Faye Lane's Beauty Shop Stories
nytheatre.com review by Megin Jimenez
August 14, 2010
Faye Lane's Beauty Shop Stories is a light, sweet confection, a blend of storytelling and song. The set is minimal, a bare stage with a piano. A platinum blonde dressed in black takes the microphone and unfolds the story of her life, centering on her childhood spent amid Texas ladies gettin' their hair done at her mother's little beauty salon.
Faye Lane has a cordial stage presence and a clear, high, and musical voice, which makes for a pleasant hour on the whole. She walks the line between well-rehearsed polish and folksy spontaneity, and the flashes of the latter are the most satisfying. Her portraits of the beauty shop ladies retain the most color and originality. I was wanting more of Lane's sharp observations of life in this particular corner of the South, its food and language, and especially details of these women chatting under the hair dryers, guns in their purses, telling tall tales of aliens eating their laundry off the clothesline. Insights into the childhood imagination are also a highlight, in particular a fantasy sequence where Jesus is her imaginary best friend, coming along for a bike ride and treats at the convenience store.

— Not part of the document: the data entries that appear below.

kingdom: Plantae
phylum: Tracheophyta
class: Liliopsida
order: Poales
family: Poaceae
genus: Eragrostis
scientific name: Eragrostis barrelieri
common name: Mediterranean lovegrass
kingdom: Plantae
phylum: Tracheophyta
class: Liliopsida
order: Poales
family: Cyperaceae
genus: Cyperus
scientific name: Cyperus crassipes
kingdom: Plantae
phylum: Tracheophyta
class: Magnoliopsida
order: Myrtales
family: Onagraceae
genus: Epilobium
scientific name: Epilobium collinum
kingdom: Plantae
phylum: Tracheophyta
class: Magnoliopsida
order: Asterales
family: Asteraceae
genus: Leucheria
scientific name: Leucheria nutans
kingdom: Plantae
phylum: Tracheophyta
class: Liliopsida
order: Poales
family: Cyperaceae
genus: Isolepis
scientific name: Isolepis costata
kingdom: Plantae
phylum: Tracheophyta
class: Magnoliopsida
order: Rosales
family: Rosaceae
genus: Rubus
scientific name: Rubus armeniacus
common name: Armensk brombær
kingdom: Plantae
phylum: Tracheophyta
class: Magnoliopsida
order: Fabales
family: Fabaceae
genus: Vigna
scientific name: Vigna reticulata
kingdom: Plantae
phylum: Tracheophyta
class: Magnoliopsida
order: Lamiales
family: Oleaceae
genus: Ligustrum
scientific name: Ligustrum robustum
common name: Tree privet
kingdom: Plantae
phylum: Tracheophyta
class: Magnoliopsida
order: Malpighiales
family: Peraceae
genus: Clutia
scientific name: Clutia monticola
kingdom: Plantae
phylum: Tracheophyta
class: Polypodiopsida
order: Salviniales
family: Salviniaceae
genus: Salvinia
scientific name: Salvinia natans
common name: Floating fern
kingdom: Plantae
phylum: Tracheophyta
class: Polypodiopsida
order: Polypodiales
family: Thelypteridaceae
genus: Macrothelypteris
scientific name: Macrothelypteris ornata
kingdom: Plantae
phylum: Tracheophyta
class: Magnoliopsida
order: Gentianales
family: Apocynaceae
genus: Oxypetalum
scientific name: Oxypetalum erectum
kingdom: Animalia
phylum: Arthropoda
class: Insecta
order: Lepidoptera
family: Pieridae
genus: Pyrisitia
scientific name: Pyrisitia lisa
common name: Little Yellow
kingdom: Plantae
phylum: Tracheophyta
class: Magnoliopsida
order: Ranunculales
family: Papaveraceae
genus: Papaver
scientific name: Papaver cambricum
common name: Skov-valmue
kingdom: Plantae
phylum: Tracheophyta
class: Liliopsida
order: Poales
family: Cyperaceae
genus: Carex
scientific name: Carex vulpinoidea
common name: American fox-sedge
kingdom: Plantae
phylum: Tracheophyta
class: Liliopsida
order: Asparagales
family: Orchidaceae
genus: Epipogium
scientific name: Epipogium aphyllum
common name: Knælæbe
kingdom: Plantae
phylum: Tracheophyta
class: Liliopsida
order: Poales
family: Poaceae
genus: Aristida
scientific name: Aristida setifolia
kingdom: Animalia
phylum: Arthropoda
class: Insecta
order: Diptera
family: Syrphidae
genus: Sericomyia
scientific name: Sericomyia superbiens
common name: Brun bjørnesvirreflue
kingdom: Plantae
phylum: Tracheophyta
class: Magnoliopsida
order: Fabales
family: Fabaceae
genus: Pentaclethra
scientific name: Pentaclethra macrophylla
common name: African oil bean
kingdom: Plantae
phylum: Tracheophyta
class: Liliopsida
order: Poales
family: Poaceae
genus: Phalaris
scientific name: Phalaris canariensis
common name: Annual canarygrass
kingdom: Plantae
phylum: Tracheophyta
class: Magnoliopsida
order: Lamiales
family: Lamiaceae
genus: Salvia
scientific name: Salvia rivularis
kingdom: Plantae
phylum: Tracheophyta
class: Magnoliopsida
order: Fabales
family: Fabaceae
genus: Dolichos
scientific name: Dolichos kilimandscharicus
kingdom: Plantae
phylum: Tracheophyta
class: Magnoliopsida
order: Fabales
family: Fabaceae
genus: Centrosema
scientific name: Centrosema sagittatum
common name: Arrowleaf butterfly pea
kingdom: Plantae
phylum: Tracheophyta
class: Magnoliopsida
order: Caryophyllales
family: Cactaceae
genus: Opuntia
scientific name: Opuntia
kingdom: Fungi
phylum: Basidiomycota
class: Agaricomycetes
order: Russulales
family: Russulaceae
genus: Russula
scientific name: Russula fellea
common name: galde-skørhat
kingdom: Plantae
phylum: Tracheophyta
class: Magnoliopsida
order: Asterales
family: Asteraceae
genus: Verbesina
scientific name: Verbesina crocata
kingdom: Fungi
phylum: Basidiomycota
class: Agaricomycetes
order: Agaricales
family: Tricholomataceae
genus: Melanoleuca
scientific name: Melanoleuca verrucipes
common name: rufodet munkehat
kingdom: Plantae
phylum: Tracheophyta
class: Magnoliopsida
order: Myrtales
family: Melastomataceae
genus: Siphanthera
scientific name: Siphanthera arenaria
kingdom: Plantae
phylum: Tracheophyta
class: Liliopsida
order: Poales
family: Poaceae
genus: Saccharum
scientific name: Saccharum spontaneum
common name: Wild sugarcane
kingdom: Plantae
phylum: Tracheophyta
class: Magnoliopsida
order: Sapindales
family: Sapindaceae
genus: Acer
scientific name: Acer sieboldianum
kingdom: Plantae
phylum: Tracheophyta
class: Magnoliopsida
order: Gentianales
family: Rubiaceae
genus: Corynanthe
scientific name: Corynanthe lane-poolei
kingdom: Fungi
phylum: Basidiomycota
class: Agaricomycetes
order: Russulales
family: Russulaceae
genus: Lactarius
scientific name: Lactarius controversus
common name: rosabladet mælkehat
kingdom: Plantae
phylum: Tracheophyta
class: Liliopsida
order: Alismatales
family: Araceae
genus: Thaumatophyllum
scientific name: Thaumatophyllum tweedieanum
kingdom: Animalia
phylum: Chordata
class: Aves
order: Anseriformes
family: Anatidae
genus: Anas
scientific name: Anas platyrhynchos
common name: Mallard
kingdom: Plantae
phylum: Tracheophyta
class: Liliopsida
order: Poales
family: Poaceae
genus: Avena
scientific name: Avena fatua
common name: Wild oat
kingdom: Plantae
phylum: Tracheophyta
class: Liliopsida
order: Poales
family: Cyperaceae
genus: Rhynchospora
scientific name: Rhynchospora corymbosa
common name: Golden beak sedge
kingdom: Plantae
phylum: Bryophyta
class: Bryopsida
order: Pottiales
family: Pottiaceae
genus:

The coherence peters out as the show turns into a sketch of the rest of Lane's life, and although it does hold some remarkable elements, it is the much more familiar story of the once-bullied girl who gets out of town and does her own thing, using Mama's good advice and her inner resources.
The show features lively original music by Keith Thompson, Larry Rosen and Carol Hall (the songwriter for The Best Little Whorehouse and Texas), moving between country and cabaret, in a pure singing style that reminded me of Dolly Parton, particularly a comic tune detailing a truck driver's exciting life on the road. Music director Andrew Graham also accompanies energetically on the piano. The audience left in high spirits, with bouncy music still ringing out, the very definition of lighthearted—Lane's mission seemed accomplished.